▸ What the exercise asks
Below are entries to be transcribed exactly; exclude the pictures from the copy.

▸ Extracted information

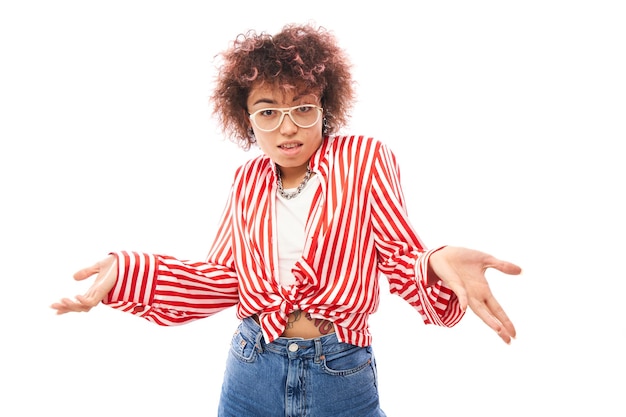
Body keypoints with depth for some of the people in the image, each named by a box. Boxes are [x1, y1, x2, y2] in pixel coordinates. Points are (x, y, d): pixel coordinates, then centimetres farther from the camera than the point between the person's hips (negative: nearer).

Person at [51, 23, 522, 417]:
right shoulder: (248, 180, 3)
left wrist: (438, 263, -34)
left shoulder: (364, 159, -8)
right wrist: (127, 272, -6)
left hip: (342, 378, -2)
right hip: (250, 371, 3)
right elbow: (222, 277, 3)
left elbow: (400, 256, -10)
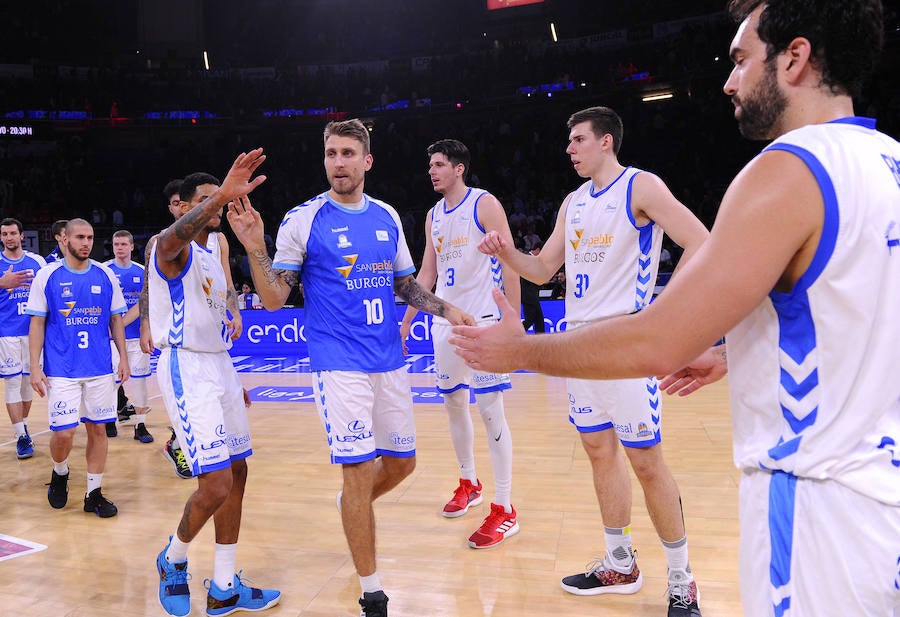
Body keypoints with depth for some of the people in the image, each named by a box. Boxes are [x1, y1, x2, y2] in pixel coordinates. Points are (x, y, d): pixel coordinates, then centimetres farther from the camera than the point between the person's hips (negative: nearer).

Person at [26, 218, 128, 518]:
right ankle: (59, 474, 28)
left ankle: (93, 494, 17)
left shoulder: (106, 275, 5)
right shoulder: (47, 276, 0)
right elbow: (37, 323, 1)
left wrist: (123, 358, 5)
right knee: (63, 433, -5)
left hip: (101, 369, 2)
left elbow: (116, 319, 11)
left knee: (97, 428, 5)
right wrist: (35, 367, -5)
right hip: (61, 370, -2)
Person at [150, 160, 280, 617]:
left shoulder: (212, 260, 18)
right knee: (216, 484, -13)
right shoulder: (173, 249, -8)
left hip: (219, 366, 9)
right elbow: (172, 239, -36)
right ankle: (173, 560, 18)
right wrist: (220, 196, -52)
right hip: (186, 368, -9)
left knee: (236, 475, 9)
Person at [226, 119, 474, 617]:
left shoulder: (387, 216, 9)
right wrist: (256, 250, -21)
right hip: (339, 365, -5)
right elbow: (274, 300, -6)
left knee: (402, 461, 13)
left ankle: (351, 508, 46)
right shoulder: (303, 220, -5)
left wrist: (444, 309, 5)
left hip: (389, 361, 5)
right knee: (358, 470, -5)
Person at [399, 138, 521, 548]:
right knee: (453, 402, 14)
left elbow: (510, 263, -11)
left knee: (490, 410, -7)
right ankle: (469, 483, 33)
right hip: (445, 321, 7)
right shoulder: (433, 216, 14)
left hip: (483, 320, -7)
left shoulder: (485, 205, -7)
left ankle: (505, 510, 1)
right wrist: (406, 321, 14)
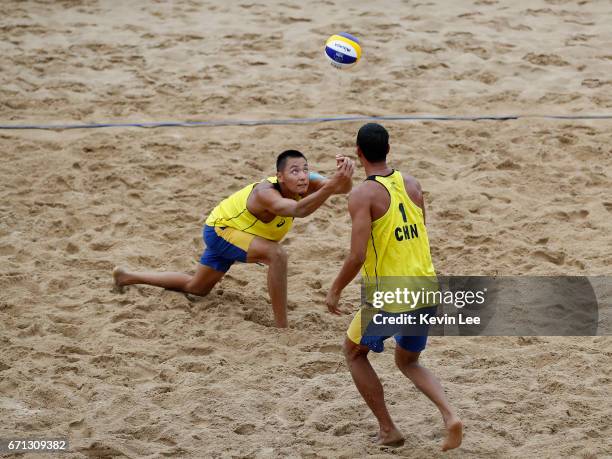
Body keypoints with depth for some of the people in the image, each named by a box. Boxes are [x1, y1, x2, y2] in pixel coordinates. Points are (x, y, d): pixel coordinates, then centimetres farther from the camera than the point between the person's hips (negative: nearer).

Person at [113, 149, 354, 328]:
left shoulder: (305, 182, -21)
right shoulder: (266, 194, -41)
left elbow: (342, 188, -35)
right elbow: (298, 210, -61)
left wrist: (344, 176, -58)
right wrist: (331, 186, -75)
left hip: (233, 231, 8)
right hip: (220, 229, -8)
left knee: (195, 287, 27)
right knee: (276, 254, -33)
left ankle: (128, 276, 45)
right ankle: (282, 328, -24)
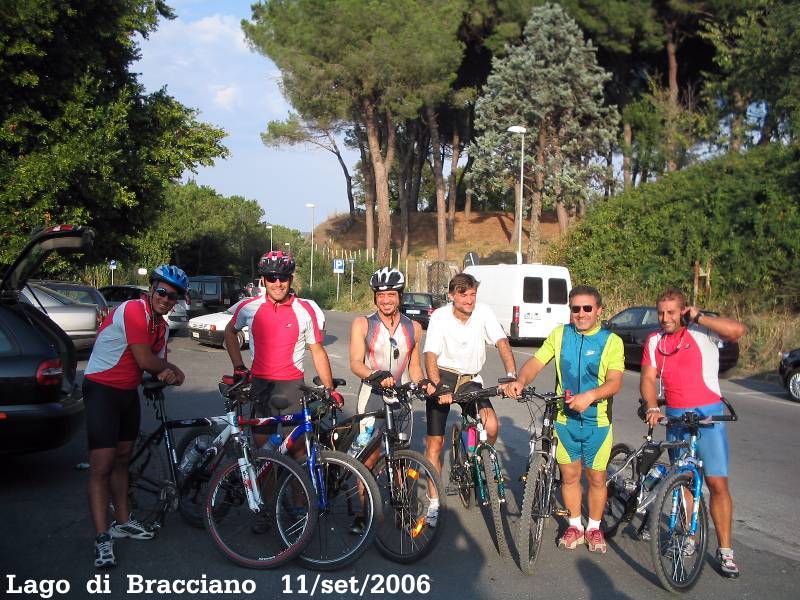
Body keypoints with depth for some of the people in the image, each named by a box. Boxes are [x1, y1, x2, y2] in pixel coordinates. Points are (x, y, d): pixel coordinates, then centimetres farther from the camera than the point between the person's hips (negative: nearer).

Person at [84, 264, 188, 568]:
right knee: (102, 466, -10)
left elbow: (157, 366, 12)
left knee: (122, 459, 18)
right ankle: (102, 538, -8)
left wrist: (168, 375, -12)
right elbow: (144, 360, -23)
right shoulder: (133, 310, -20)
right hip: (102, 390, -9)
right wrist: (172, 369, -3)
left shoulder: (162, 326, 8)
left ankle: (122, 521, 31)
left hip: (129, 392, 9)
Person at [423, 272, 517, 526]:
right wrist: (439, 387, -39)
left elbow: (502, 342, -19)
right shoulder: (440, 317, -15)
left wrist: (512, 376, -36)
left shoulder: (483, 313, -10)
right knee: (435, 443, -2)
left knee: (491, 427, -22)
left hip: (471, 379, 2)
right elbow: (430, 355, -23)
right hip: (443, 376, -1)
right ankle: (434, 503, 11)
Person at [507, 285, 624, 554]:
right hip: (565, 418, 2)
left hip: (597, 421, -2)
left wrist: (590, 396, -34)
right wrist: (521, 380, -24)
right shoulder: (560, 335, 3)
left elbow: (614, 382, -16)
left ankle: (594, 528, 28)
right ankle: (575, 526, 29)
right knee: (570, 475, 10)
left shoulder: (611, 341, -6)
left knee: (596, 477, 8)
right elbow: (536, 362, -3)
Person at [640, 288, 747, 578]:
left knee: (717, 483, -4)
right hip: (675, 417, 4)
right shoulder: (654, 341, 8)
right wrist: (652, 407, -16)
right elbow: (648, 378, 1)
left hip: (708, 415, -4)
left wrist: (698, 316, -16)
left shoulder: (702, 331, -6)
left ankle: (725, 550, 5)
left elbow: (737, 330, -24)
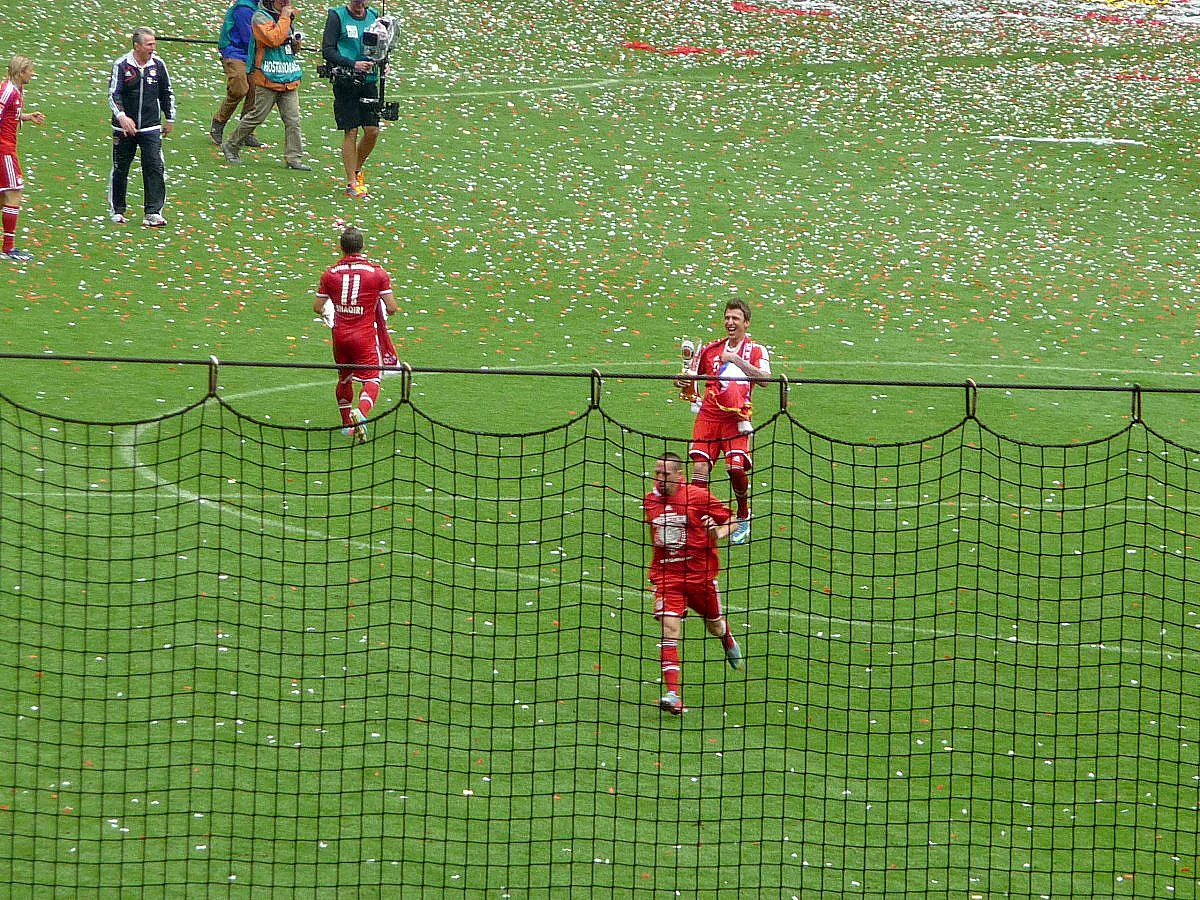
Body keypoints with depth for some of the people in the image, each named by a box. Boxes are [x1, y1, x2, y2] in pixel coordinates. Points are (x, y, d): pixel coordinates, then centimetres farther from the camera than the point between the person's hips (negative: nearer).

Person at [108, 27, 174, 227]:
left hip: (151, 128, 2)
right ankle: (117, 211, 22)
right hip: (125, 127, -2)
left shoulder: (158, 65, 3)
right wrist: (122, 116, -29)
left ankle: (153, 212, -7)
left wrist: (170, 119, 18)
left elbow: (166, 94, 16)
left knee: (155, 167, -9)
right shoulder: (121, 65, -8)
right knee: (120, 169, 7)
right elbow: (113, 95, -13)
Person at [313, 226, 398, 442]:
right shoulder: (377, 272, -6)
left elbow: (317, 307, 5)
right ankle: (361, 413, -31)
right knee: (371, 380, -3)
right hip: (365, 335, -3)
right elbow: (391, 308, -6)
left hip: (340, 335, 3)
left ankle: (346, 424, 30)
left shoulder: (330, 273, 0)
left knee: (344, 379, 21)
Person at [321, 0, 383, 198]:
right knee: (351, 132, -4)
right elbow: (327, 50, -10)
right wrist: (353, 64, -19)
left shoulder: (373, 16, 10)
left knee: (372, 131, 1)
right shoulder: (337, 16, -5)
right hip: (346, 83, -5)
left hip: (369, 80, 5)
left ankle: (357, 169, 25)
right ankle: (351, 183, 3)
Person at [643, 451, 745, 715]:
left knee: (715, 625, 20)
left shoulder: (698, 496, -9)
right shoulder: (650, 501, 4)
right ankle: (673, 694, -24)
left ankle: (729, 644, 59)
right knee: (669, 630, -17)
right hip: (666, 573, 1)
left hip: (700, 573, -1)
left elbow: (730, 521, -5)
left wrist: (719, 533, -21)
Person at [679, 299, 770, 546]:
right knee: (700, 465, -12)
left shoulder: (756, 350, 6)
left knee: (737, 468, -15)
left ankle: (743, 516, 10)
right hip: (708, 414, 3)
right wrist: (684, 383, -1)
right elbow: (691, 375, 23)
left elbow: (764, 379, -11)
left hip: (736, 417, -3)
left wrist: (738, 360, -18)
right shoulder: (711, 349, 16)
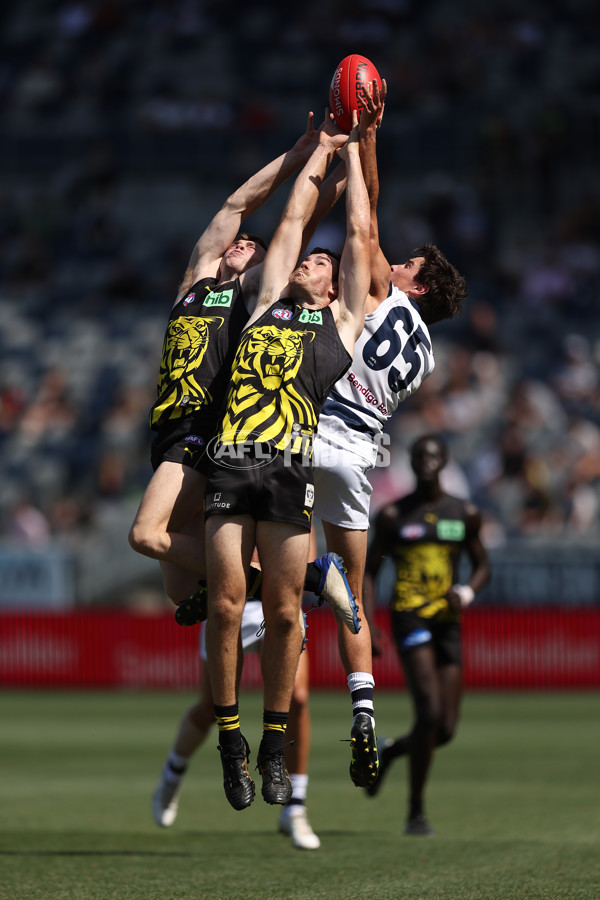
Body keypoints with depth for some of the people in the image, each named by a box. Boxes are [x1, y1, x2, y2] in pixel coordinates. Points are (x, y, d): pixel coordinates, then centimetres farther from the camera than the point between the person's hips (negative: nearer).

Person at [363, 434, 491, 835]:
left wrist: (467, 592, -6)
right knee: (430, 713, -19)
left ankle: (390, 751, 33)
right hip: (409, 617, -4)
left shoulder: (465, 514, 10)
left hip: (447, 622, 4)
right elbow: (369, 572, 6)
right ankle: (416, 813, -7)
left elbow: (483, 567, 17)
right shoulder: (394, 515, 3)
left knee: (446, 729, -1)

▸ Result of the task
Body keypoints with depth for some of the people in the image, each named by a box. Boxes are [x1, y1, x2, y2] in pixel coordinates. Points are (x, y, d): pixel coordinates, then centimetres farther from the camera than the point between the person's hips (negative: nearer).

Person at [51, 23, 522, 417]:
right shoulder: (248, 180, 3)
left wrist: (438, 263, -34)
left shoulder: (364, 159, -8)
right wrist: (127, 272, -6)
left hip: (342, 378, -2)
right hip: (250, 371, 3)
right elbow: (222, 277, 3)
left elbow: (400, 256, -10)
Body keypoints with depth for some of the people in the image, each named by a box. Boxes are [x1, y1, x2, y2] in pixel coordinates. Points are (x, y, d): pixel coordinates, then centimetres farther from the camera than the point between the person's hips (negative: nearer).

Person at [26, 218, 128, 518]:
right ankle: (59, 474, 28)
left ankle: (93, 494, 17)
left shoulder: (106, 275, 5)
right shoulder: (47, 276, 0)
right elbow: (37, 323, 1)
left wrist: (123, 358, 5)
right knee: (63, 433, -5)
left hip: (101, 369, 2)
left elbow: (116, 319, 11)
left knee: (97, 428, 5)
right wrist: (35, 367, -5)
right hip: (61, 370, -2)
Person at [150, 160, 280, 617]:
left shoulder: (212, 260, 18)
right knee: (216, 484, -13)
right shoulder: (173, 249, -8)
left hip: (219, 366, 9)
right elbow: (172, 239, -36)
right ankle: (173, 560, 18)
right wrist: (220, 196, -52)
right hip: (186, 368, -9)
left knee: (236, 475, 9)
Person at [226, 119, 474, 617]:
left shoulder: (387, 216, 9)
right wrist: (256, 250, -21)
right hip: (339, 365, -5)
right elbow: (274, 300, -6)
left knee: (402, 461, 13)
left ankle: (351, 508, 46)
right shoulder: (303, 220, -5)
left wrist: (444, 309, 5)
left hip: (389, 361, 5)
right knee: (358, 470, -5)
Person at [399, 138, 521, 548]:
right knee: (453, 402, 14)
left elbow: (510, 263, -11)
left knee: (490, 410, -7)
right ankle: (469, 483, 33)
right hip: (445, 321, 7)
right shoulder: (433, 216, 14)
left hip: (483, 320, -7)
left shoulder: (485, 205, -7)
left ankle: (505, 510, 1)
right wrist: (406, 321, 14)
Body keypoints with depth for some of the people in the image, each named by a box. Boxes are [x1, y1, x2, y2] in pixel coordinates. Points are (x, y, d): pixel coordinates, then centimetres farther from the camera than the point between the person's hips (negative: nearer).

Person at [113, 149, 354, 328]:
left shoulder: (305, 182, -21)
right shoulder: (266, 194, -41)
left elbow: (342, 188, -35)
right elbow: (298, 210, -61)
left wrist: (344, 176, -58)
right wrist: (331, 186, -75)
left hip: (233, 231, 8)
right hip: (220, 229, -8)
left knee: (195, 287, 27)
right knee: (276, 254, -33)
left ankle: (128, 276, 45)
right ankle: (282, 328, -24)
Body keypoints with depth for some of the people in the image, each named by a box. Boxes are [x1, y1, x2, y2] in pixel coordinates. Points are (x, y, d): pixel coordinates, then centimetres farther from the camera than the point between the person's hips (negative: nearer).

Person at [84, 264, 188, 568]:
right knee: (102, 466, -10)
left elbow: (157, 366, 12)
left knee: (122, 459, 18)
right ankle: (102, 538, -8)
left wrist: (168, 375, -12)
right elbow: (144, 360, -23)
right shoulder: (133, 310, -20)
right hip: (102, 390, -9)
right wrist: (172, 369, -3)
left shoulder: (162, 326, 8)
left ankle: (122, 521, 31)
left hip: (129, 392, 9)
Person at [423, 272, 517, 526]:
right wrist: (439, 387, -39)
left elbow: (502, 342, -19)
right shoulder: (440, 317, -15)
left wrist: (512, 376, -36)
left shoulder: (483, 313, -10)
right knee: (435, 443, -2)
left knee: (491, 427, -22)
left hip: (471, 379, 2)
right elbow: (430, 355, -23)
right hip: (443, 376, -1)
right ankle: (434, 503, 11)
Person at [507, 285, 624, 554]:
right hip: (565, 418, 2)
left hip: (597, 421, -2)
left wrist: (590, 396, -34)
right wrist: (521, 380, -24)
right shoulder: (560, 335, 3)
left elbow: (614, 382, -16)
left ankle: (594, 528, 28)
right ankle: (575, 526, 29)
right knee: (570, 475, 10)
left shoulder: (611, 341, -6)
left knee: (596, 477, 8)
right elbow: (536, 362, -3)
Person at [640, 288, 747, 578]:
left knee: (717, 483, -4)
right hip: (675, 417, 4)
right shoulder: (654, 341, 8)
right wrist: (652, 407, -16)
right elbow: (648, 378, 1)
left hip: (708, 415, -4)
left wrist: (698, 316, -16)
left shoulder: (702, 331, -6)
left ankle: (725, 550, 5)
left elbow: (737, 330, -24)
Body keypoints with depth for some of the people in the image, each named by a box. Boxes are [x1, y1, x2, y2] in pixel coordinates. Points are (x, y, d): pixel coordinates, then centimetres farther from the camera than the point between the person's hips (negative: nearer).

Person at [108, 27, 174, 227]:
left hip: (151, 128, 2)
right ankle: (117, 211, 22)
right hip: (125, 127, -2)
left shoulder: (158, 65, 3)
right wrist: (122, 116, -29)
left ankle: (153, 212, -7)
left wrist: (170, 119, 18)
left elbow: (166, 94, 16)
left knee: (155, 167, -9)
right shoulder: (121, 65, -8)
right knee: (120, 169, 7)
right elbow: (113, 95, -13)
Person at [313, 226, 398, 442]:
right shoulder: (377, 272, -6)
left elbow: (317, 307, 5)
right ankle: (361, 413, -31)
right knee: (371, 380, -3)
right hip: (365, 335, -3)
right elbow: (391, 308, -6)
left hip: (340, 335, 3)
left ankle: (346, 424, 30)
left shoulder: (330, 273, 0)
left knee: (344, 379, 21)
Person at [321, 0, 383, 198]:
right knee: (351, 132, -4)
right elbow: (327, 50, -10)
right wrist: (353, 64, -19)
left shoulder: (373, 16, 10)
left knee: (372, 131, 1)
right shoulder: (337, 16, -5)
right hip: (346, 83, -5)
left hip: (369, 80, 5)
left ankle: (357, 169, 25)
right ankle: (351, 183, 3)
Person at [643, 451, 745, 715]:
left knee: (715, 625, 20)
left shoulder: (698, 496, -9)
right shoulder: (650, 501, 4)
right ankle: (673, 694, -24)
left ankle: (729, 644, 59)
right knee: (669, 630, -17)
right hip: (666, 573, 1)
left hip: (700, 573, -1)
left elbow: (730, 521, -5)
left wrist: (719, 533, -21)
Person at [679, 299, 770, 546]:
right knee: (700, 465, -12)
left shoulder: (756, 350, 6)
left knee: (737, 468, -15)
left ankle: (743, 516, 10)
right hip: (708, 414, 3)
right wrist: (684, 383, -1)
right elbow: (691, 375, 23)
left elbow: (764, 379, -11)
left hip: (736, 417, -3)
left wrist: (738, 360, -18)
right shoulder: (711, 349, 16)
Body keypoints with depth for some of the people in the image, each named by a box. Boxes are [x1, y1, x2, y2] in pixel coordinates. Points are (x, y, d): pixel coordinates, then centimetres farther from the camera than the point between the person's hips (negative: nearer).

Person at [363, 434, 491, 835]:
left wrist: (467, 592, -6)
right knee: (430, 713, -19)
left ankle: (390, 751, 33)
right hip: (409, 617, -4)
left shoulder: (465, 514, 10)
left hip: (447, 622, 4)
right elbow: (369, 572, 6)
right ankle: (416, 813, -7)
left elbow: (483, 567, 17)
right shoulder: (394, 515, 3)
left knee: (446, 729, -1)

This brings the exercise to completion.